Nonessential Employees and Transactions with Beauty

Lovers find secret places inside this vio­lent world
where they make trans­ac­tions with beau­ty.
~ Rumi


I was recent­ly clean­ing out my desk draw­ers when I came across the let­ter I received in March 2020 from Frankfort polite­ly ask­ing me to shut down my busi­ness while the COVID-19 state of emer­gency raged, as I was con­sid­ered a nonessen­tial employee. 

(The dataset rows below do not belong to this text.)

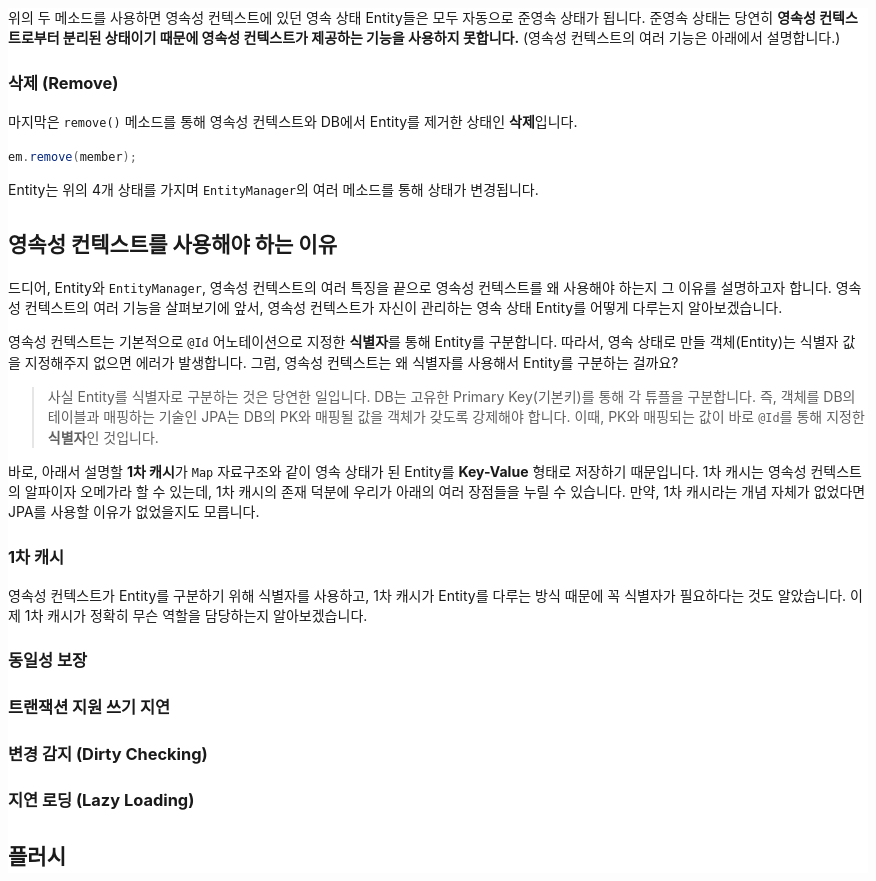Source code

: 위의 두 메소드를 사용하면 영속성 컨텍스트에 있던 영속 상태 Entity들은 모두 자동으로 준영속 상태가 됩니다. 준영속 상태는 당연히 **영속성 컨텍스트로부터 분리된 상태이기 때문에 영속성 컨텍스트가 제공하는 기능을 사용하지 못합니다.** (영속성 컨텍스트의 여러 기능은 아래에서 설명합니다.)

### 삭제 (Remove)

마지막은 `remove()` 메소드를 통해 영속성 컨텍스트와 DB에서 Entity를 제거한 상태인 **삭제**입니다.

```java
em.remove(member);
```

Entity는 위의 4개 상태를 가지며 `EntityManager`의 여러 메소드를 통해 상태가 변경됩니다.

## 영속성 컨텍스트를 사용해야 하는 이유

드디어, Entity와 `EntityManager`, 영속성 컨텍스트의 여러 특징을 끝으로 영속성 컨텍스트를 왜 사용해야 하는지 그 이유를 설명하고자 합니다. 영속성 컨텍스트의 여러 기능을 살펴보기에 앞서, 영속성 컨텍스트가 자신이 관리하는 영속 상태 Entity를 어떻게 다루는지 알아보겠습니다.

영속성 컨텍스트는 기본적으로 `@Id` 어노테이션으로 지정한 **식별자**를 통해 Entity를 구분합니다. 따라서, 영속 상태로 만들 객체(Entity)는 식별자 값을 지정해주지 없으면 에러가 발생합니다. 그럼, 영속성 컨텍스트는 왜 식별자를 사용해서 Entity를 구분하는 걸까요?

> 사실 Entity를 식별자로 구분하는 것은 당연한 일입니다. DB는 고유한 Primary Key(기본키)를 통해 각 튜플을 구분합니다. 즉, 객체를 DB의 테이블과 매핑하는 기술인 JPA는 DB의 PK와 매핑될 값을 객체가 갖도록 강제해야 합니다. 이때, PK와 매핑되는 값이 바로 `@Id`를 통해 지정한 **식별자**인 것입니다.

바로, 아래서 설명할 **1차 캐시**가 `Map` 자료구조와 같이 영속 상태가 된 Entity를 **Key-Value** 형태로 저장하기 때문입니다. 1차 캐시는 영속성 컨텍스트의 알파이자 오메가라 할 수 있는데, 1차 캐시의 존재 덕분에 우리가 아래의 여러 장점들을 누릴 수 있습니다. 만약, 1차 캐시라는 개념 자체가 없었다면 JPA를 사용할 이유가 없었을지도 모릅니다.

### 1차 캐시

영속성 컨텍스트가 Entity를 구분하기 위해 식별자를 사용하고, 1차 캐시가 Entity를 다루는 방식 때문에 꼭 식별자가 필요하다는 것도 알았습니다. 이제 1차 캐시가 정확히 무슨 역할을 담당하는지 알아보겠습니다.

### 동일성 보장

### 트랜잭션 지원 쓰기 지연

### 변경 감지 (Dirty Checking)

### 지연 로딩 (Lazy Loading)

## 플러시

Nonessential employ­ees are those who per­form work that’s not con­sid­ered nec­es­sary dur­ing a state of emer­gency such as COVID-19. The let­ter includ­ed a long list of careers con­sid­ered nonessen­tial, includ­ing florists, musi­cians, hair styl­ists, video­g­ra­phers, chefs, painters, librar­i­ans, copy­ed­i­tors, graph­ic design­ers, schol­ars, fit­ness instruc­tors, actors, pas­tors, pod­cast­ers, and land­scap­ers. The duties of these employ­ees don’t sup­port health and safe­ty infra­struc­ture dur­ing emer­gen­cies and, as such, aren’t required to main­tain pub­lic health.

I couldn’t dis­agree more. I would argue these employ­ees – these artists, these design­ers of trans­ac­tion­al beau­ty – are incred­i­bly essen­tial, at least to a life of mean­ing and pur­pose. In fact, I would go so far as to sug­gest one of the rea­sons we all cur­rent­ly feel so exis­ten­tial­ly dis­con­nect­ed is that we spent the last sev­er­al years in a beau­ty drought, both in out­put and con­sump­tion. While cog­ni­tive­ly I under­stand that those who cre­ate – or gate­keep the cre­at­ed, like librar­i­ans and teach­ers –  might not actu­al­ly save lives, I also believe they … might just save lives. 

Creativity. Art. Beauty. Mystery. Wonder. Magic. Whatever you call it, know it’s your birthright. We are designed to seek, to ask, to won­der, to gape in awe; we require mag­ic as much as we require air. As jour­nal­ist Bill Moyers writes, “Creativity is pierc­ing the mun­dane to find the marvelous.” 

We can all see, but trans­ac­tions with beau­ty teach us how to look, which is a far more impor­tant life skill. Those moments make us stop and look more deeply, like plac­ing a frame around the now. Writer and the­olo­gian Carl Frederick Buechner wrote, “The frame sets it off from every­thing else that dis­tracts us. That is the nature and pur­pose of frames. The frame does not change the moment, but it changes our way of per­ceiv­ing the moment. It makes us notice the moment.”

But beau­ty is a con­tract we must inten­tion­al­ly sign. Not only must we find beau­ty, we must cre­ate and pass it along as well. Transactions with beau­ty only occur when we con­scious­ly choose to look, find, gen­er­ate, and share those moments of time­less­ness in a tem­po­ral world.

While some con­sid­er a life of trans­ac­tion­al beau­ty nonessen­tial, I believe it’s an oblig­a­tion to seek out and share mag­ic in a dark world. Now, more than ever, the world needs those will­ing to look for the light-filled cracks and reflect the beau­ty they’ve found.